Vietnam honours Clean Up the World campaign

01-Oct-2020 Intellasia | VIR | 7:44 AM Print This Post

Ensuring the effective use and management of plastic waste has grown into a top global concern, and is also high on the agenda of the annual global Clean Up the World campaign. deputy minister of Natural Resources and Environment Vo Tuan Nhan talked with VIR’s Phuong Thu about the practical actions Vietnam has implemented to realise the targets of the campaign.

How did the Clean Up the World campaign come about and how is it celebrated in Vietnam?

The Clean Up the World campaign was initiated back in 1993 by Australia and was then launched by the United Nations Environment Programme (UNEP) on a global scale, to be held on the third week of every September. Ever since then, the campaign has become one of the major international annual events about the environment, drawing active engagement from hundreds of millions of participants from more than 130 countries around the world.

This is a valued chance to call on organisations, businesses, individuals, and the entire community to partake in activities on environmental protection and improvement through collecting, processing, recycling waste, and saying no to single-use and non-biodegradable plastic bags.

Responding to the UNEP’s call, this year the Ministry of Natural Resources and Environment (MoNRE) chose theme “Take action to change the world” to marshal organisations, businesses, and communities to take action to protect their surroundings.

Amid the current complications of the COVID-19 pandemic, it would be unwise to stage or join a big launching event but even a small gesture can be significant. Planting a tree or deciding to give up non-biodegradable such as single-use plastic bags, or even just spreading the message of conservation will make the world a greener, cleaner, and better place for all.

In this of all years, protecting the environment has the added dimension of fending off the COVID-19 pandemic too.

What instructions and orientations has the MoNRE issued to help localities and sectors reach their environmental goals?

The MoNRE has enacted a document this month to guide ministries, sectors, and localities in deploying activities in conjunction with the UNEP’s call. This document also takes into consideration the pandemic-induced difficulties as well as the campaign’s theme for this year.

Along with this, the ministry encourages localities to adjust to the actual situation their activities, which include collecting and processing waste; dealing with unsolved environmental issues in specific areas, organisations, or production units; or dredging canals, among others.

For communications activities, the focus this year will be on processing plastic waste and non-biodegradable plastic bags; and cleaning ponds, canals, and ditches for a cleaner environment.

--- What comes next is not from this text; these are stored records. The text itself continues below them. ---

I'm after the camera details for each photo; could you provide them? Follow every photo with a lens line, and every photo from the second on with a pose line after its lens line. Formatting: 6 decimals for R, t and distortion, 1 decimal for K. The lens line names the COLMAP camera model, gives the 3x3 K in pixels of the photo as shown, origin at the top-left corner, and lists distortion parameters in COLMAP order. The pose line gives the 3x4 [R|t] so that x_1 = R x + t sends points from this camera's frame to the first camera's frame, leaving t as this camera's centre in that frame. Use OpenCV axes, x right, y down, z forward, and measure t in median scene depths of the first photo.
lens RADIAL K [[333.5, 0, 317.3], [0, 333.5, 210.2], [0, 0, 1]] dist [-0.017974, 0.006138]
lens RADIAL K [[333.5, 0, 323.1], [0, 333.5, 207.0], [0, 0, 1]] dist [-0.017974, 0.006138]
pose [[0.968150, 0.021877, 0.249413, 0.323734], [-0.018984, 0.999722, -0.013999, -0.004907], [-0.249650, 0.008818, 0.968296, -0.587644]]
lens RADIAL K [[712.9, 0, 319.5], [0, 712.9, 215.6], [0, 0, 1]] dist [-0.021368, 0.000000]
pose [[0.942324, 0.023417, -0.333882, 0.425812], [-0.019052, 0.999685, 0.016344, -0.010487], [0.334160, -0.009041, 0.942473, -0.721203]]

Bolstering cooperation with media agencies to better communicate the environmental protection message is another priority, concentrating on responding to the Clean Up the World campaign 2020 such as promoting the classification, collecting, and treatment of solid waste in people’s daily lives, encouraging people to say no to non-biodegradable bags, as well as creating media materials to raise awareness of environmental protection.

It is also necessary to detect and highlight exemplary action by collectives, individuals, and businesses which strive to rationally use and manage natural resources or roll out solutions and initiatives to take care of the environment.

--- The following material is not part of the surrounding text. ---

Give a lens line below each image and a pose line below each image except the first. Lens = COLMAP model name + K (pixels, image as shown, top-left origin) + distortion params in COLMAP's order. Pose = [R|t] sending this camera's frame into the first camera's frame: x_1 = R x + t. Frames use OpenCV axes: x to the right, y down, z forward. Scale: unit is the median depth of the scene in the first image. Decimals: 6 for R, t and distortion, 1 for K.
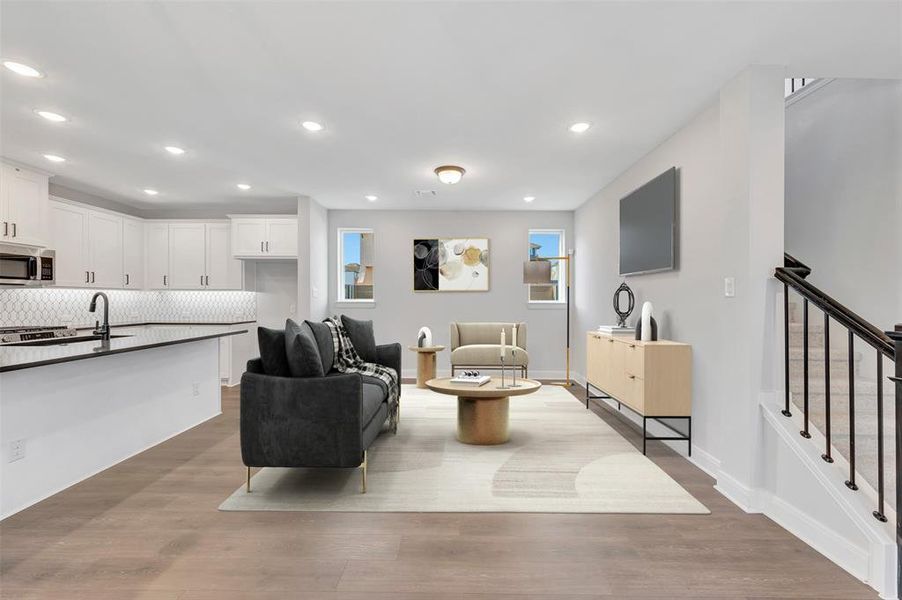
lens RADIAL K [[356.8, 0, 457.9], [0, 356.8, 301.6], [0, 0, 1]] dist [-0.002536, 0.000135]
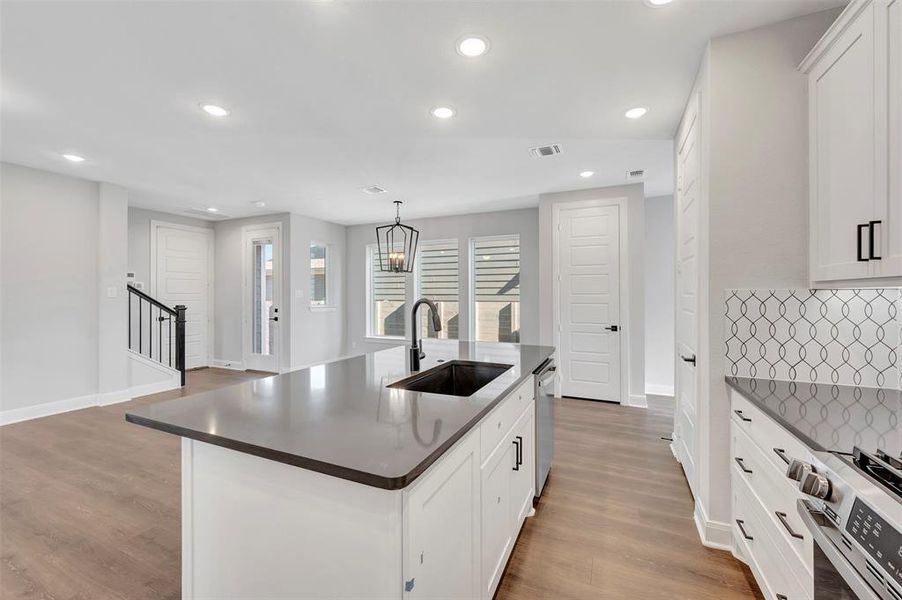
lens RADIAL K [[356.8, 0, 459.4], [0, 356.8, 297.5], [0, 0, 1]] dist [-0.002536, 0.000135]
pose [[-0.915524, -0.010014, 0.402139, -0.959475], [-0.004028, 0.999868, 0.015728, -0.027701], [-0.402243, 0.012780, -0.915444, 1.134337]]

Even the smallest action by an individual or a community would bring us a step closer to a better tomorrow, making the planet to become greener and our living environment more pleasant.

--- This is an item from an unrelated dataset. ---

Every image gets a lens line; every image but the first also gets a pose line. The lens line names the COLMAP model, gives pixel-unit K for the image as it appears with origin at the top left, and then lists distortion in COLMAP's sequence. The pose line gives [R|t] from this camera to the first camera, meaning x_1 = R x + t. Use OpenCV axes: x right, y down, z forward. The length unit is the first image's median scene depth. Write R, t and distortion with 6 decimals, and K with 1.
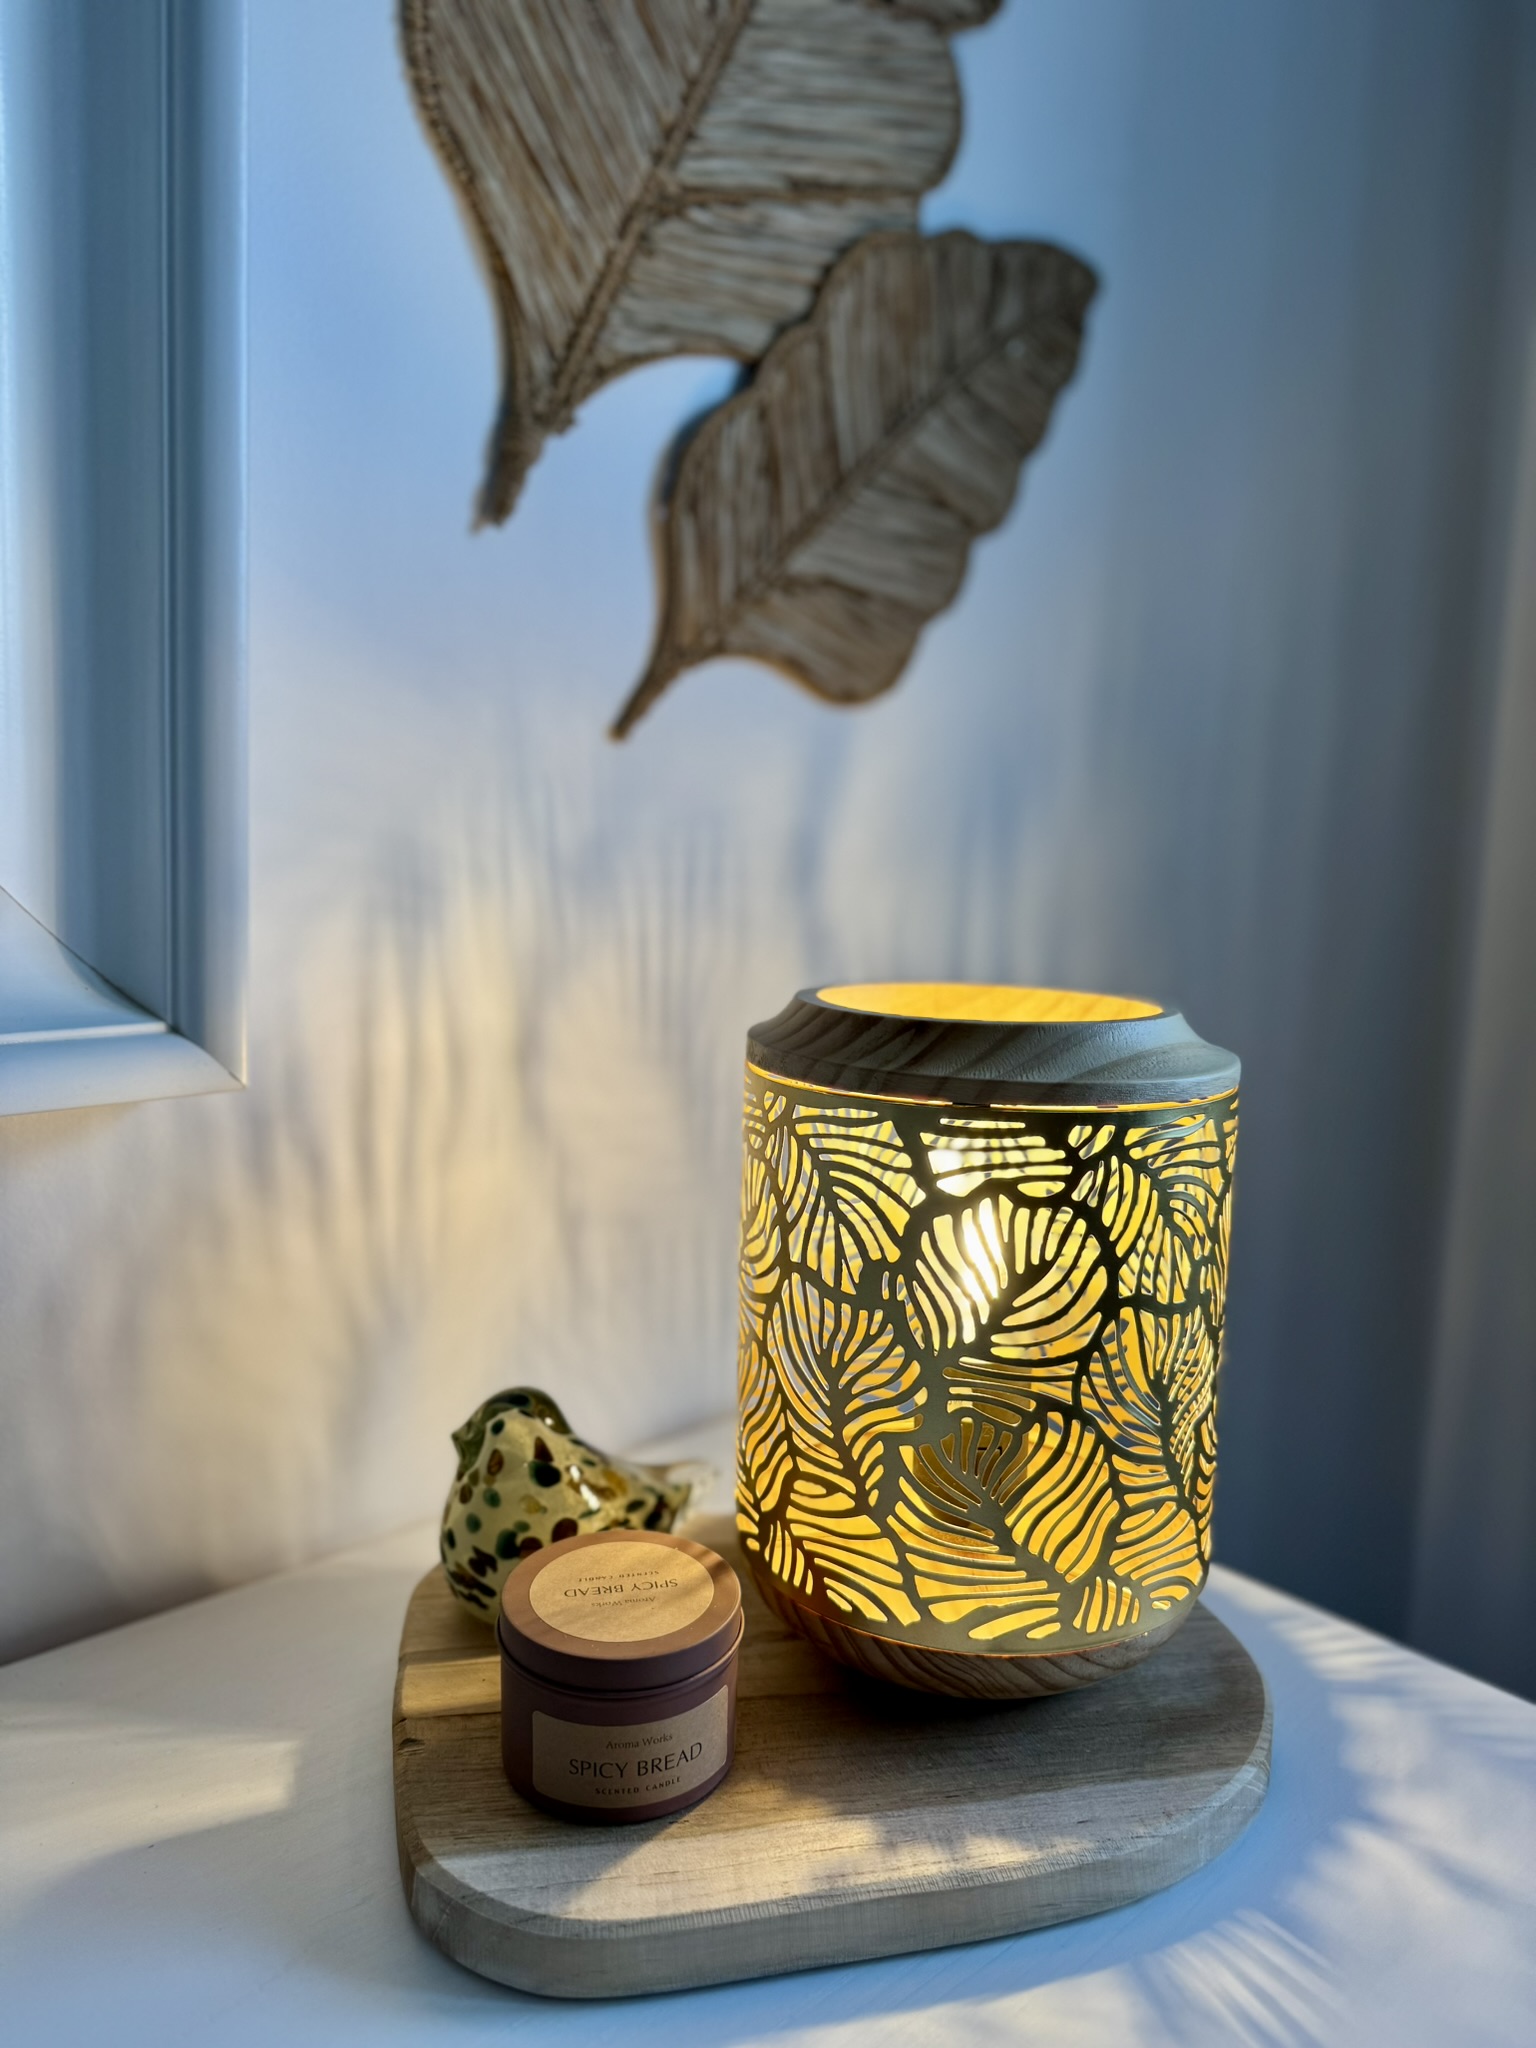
lens RADIAL K [[1490.4, 0, 758.3], [0, 1490.4, 1030.5], [0, 0, 1]] dist [0.059708, -0.099835]
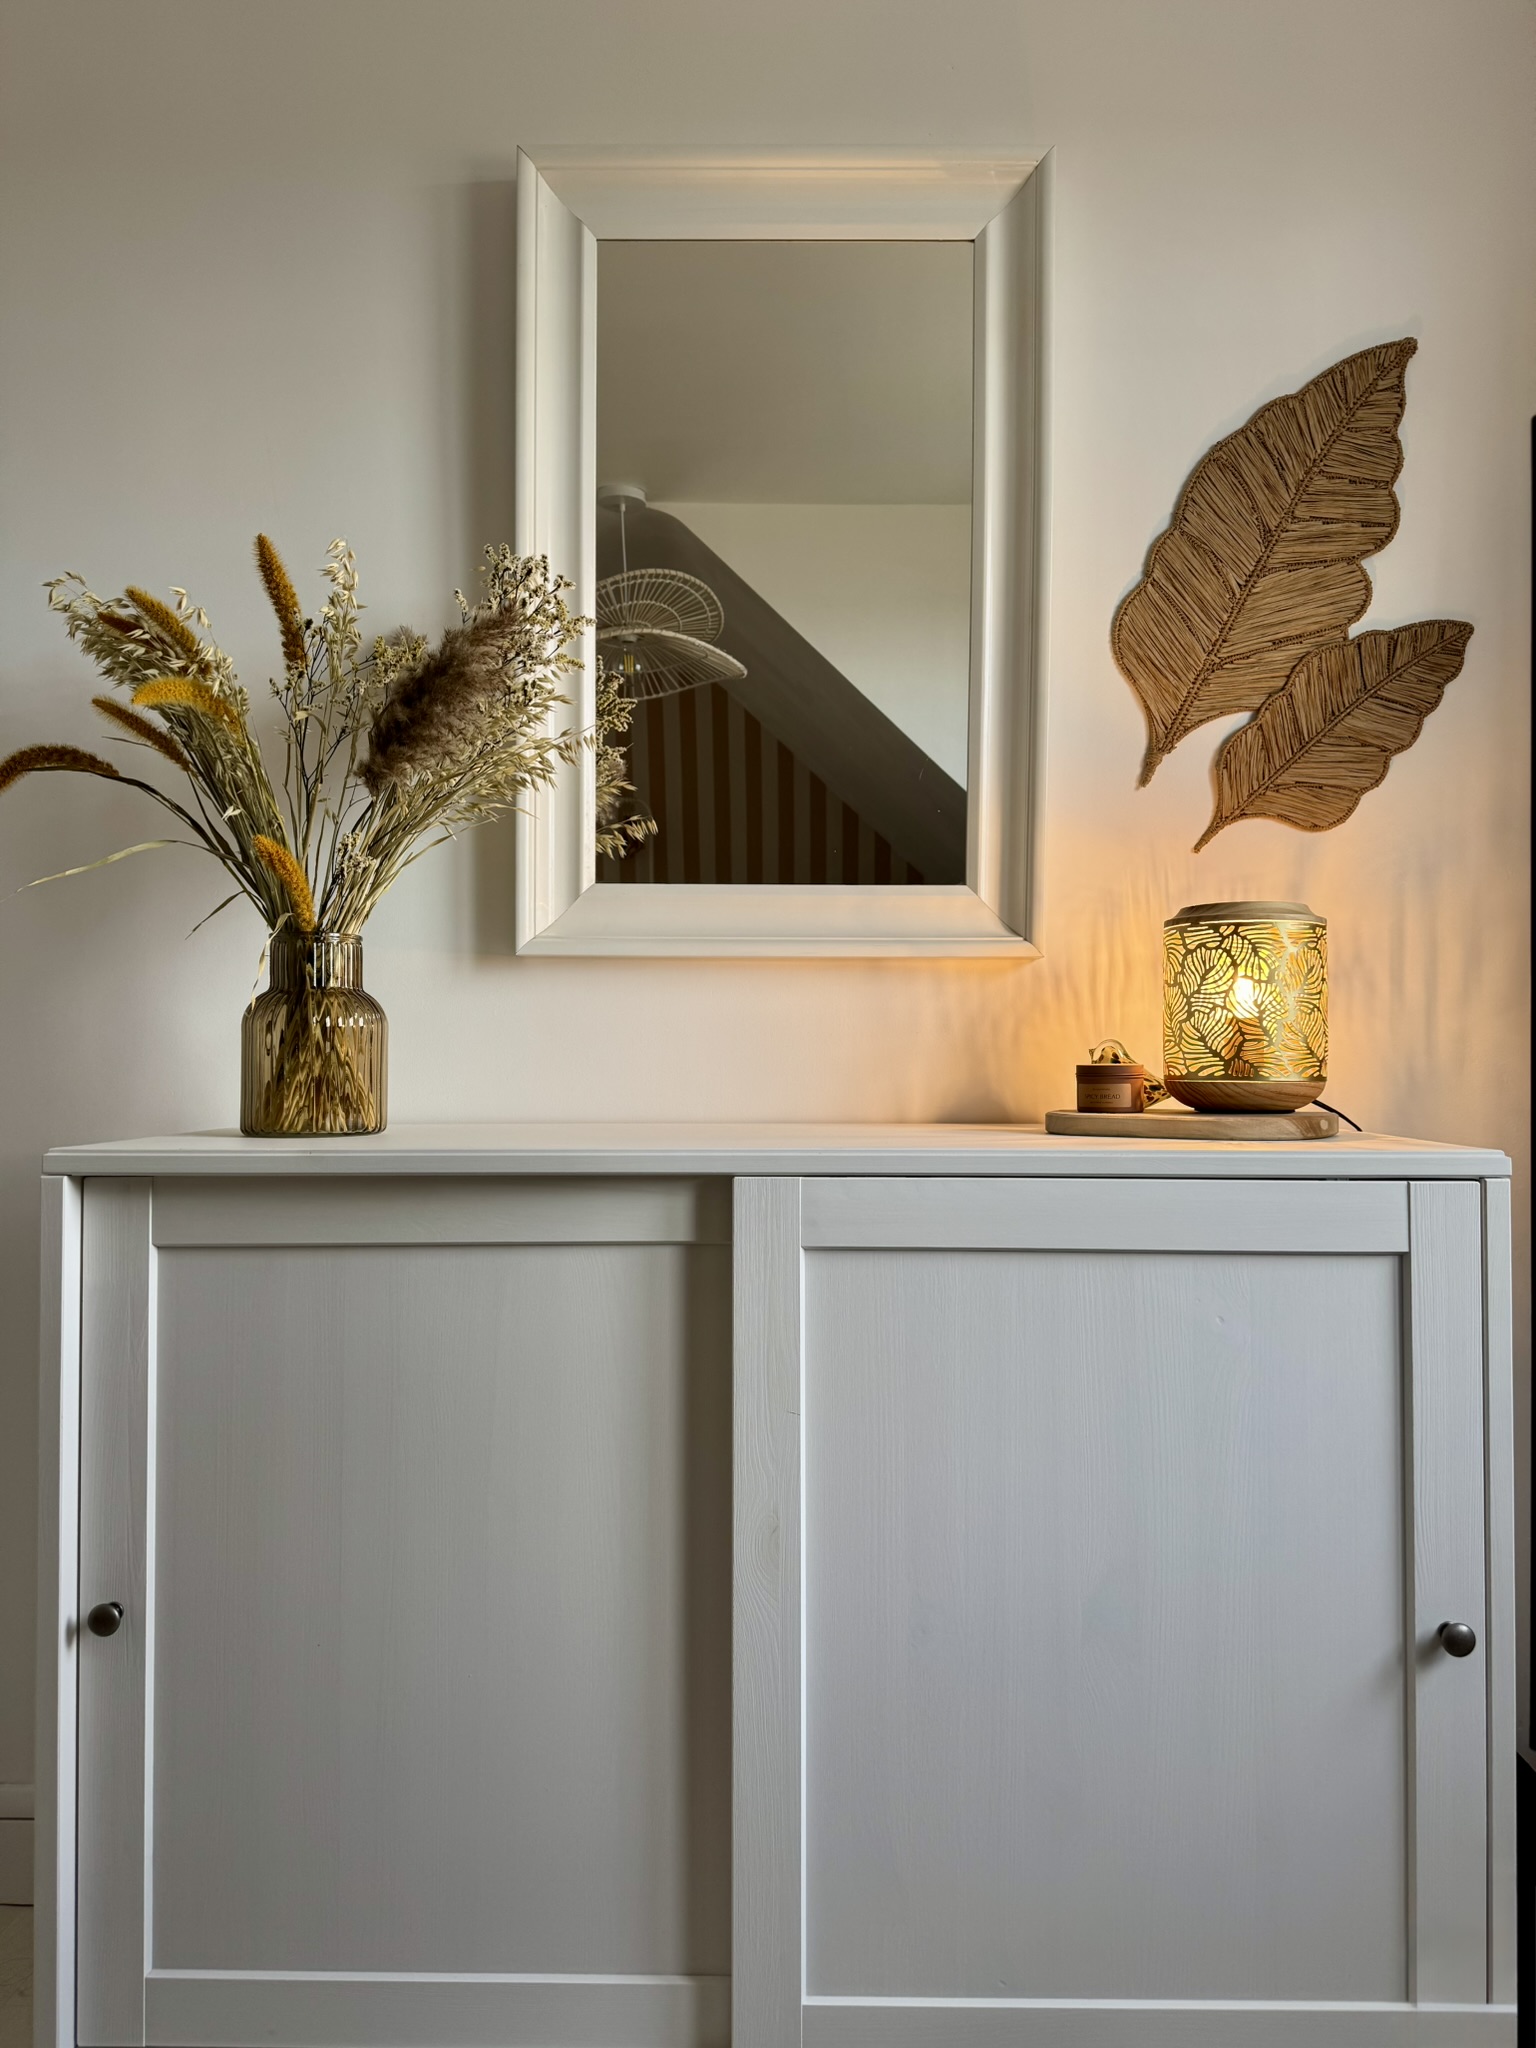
lens RADIAL K [[1490.4, 0, 758.3], [0, 1490.4, 1030.5], [0, 0, 1]] dist [0.059708, -0.099835]
pose [[0.733874, -0.045815, -0.677739, 1.246585], [-0.071452, 0.986982, -0.144089, 0.621538], [0.675517, 0.154169, 0.721047, -1.580969]]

The prime minister recently signed Directive No.33/CT-TTg on strengthening the management, reuse, recycling, treatment, and reduction of plastic waste. What measures will the MoNRE apply to ensure the directive’s effective enforcement?

The MoNRE will soon promulgate an action plan to facilitate Directive 33. Relevant ministries and sectors are also working on a roadmap to mitigate the use of plastic waste in particular fields by promoting the 3R (reduce, reuse, and recycle) approach which re-positions waste as resource.

The growth of the anti-plastic waste movement over the past year is a vivid testament to the strenuous efforts of the whole system with legislators changing policies, businesses reforming their activities, and communities and individuals rousing themselves to awareness.

A key change on the side of producers and traders of plastic products was the establishment of the Packaging Recycling Organisation Vietnam (PRO Vietnam) by 13 major businesses in the field making a firm commitment to building out a circular economy in Vietnam.

All PRO Vietnam members are committed to having the entirety of their packaging be recycled by 2030.

Many other eco-friendly activities have taken place across the country, such as the move to replace plastic bags with green alternatives. These activities are growing more pervasive and are helping to change mindsets among consumers.

In the draft amendments to the Law on Environmental Protection slated for approval by the National Assembly soon, the MoNRE has detailed the responsibility of the producers and users of waste, including single-use plastic items. One underlining principle is that products doing harm to the environment will bear higher tax and fees while top incentives will be given to environmentally friendly production. The Law on Environmental Protection 2020 also aims to take environmental tax and fees to incentivise more eco-friendly behaviour for producers and consumers.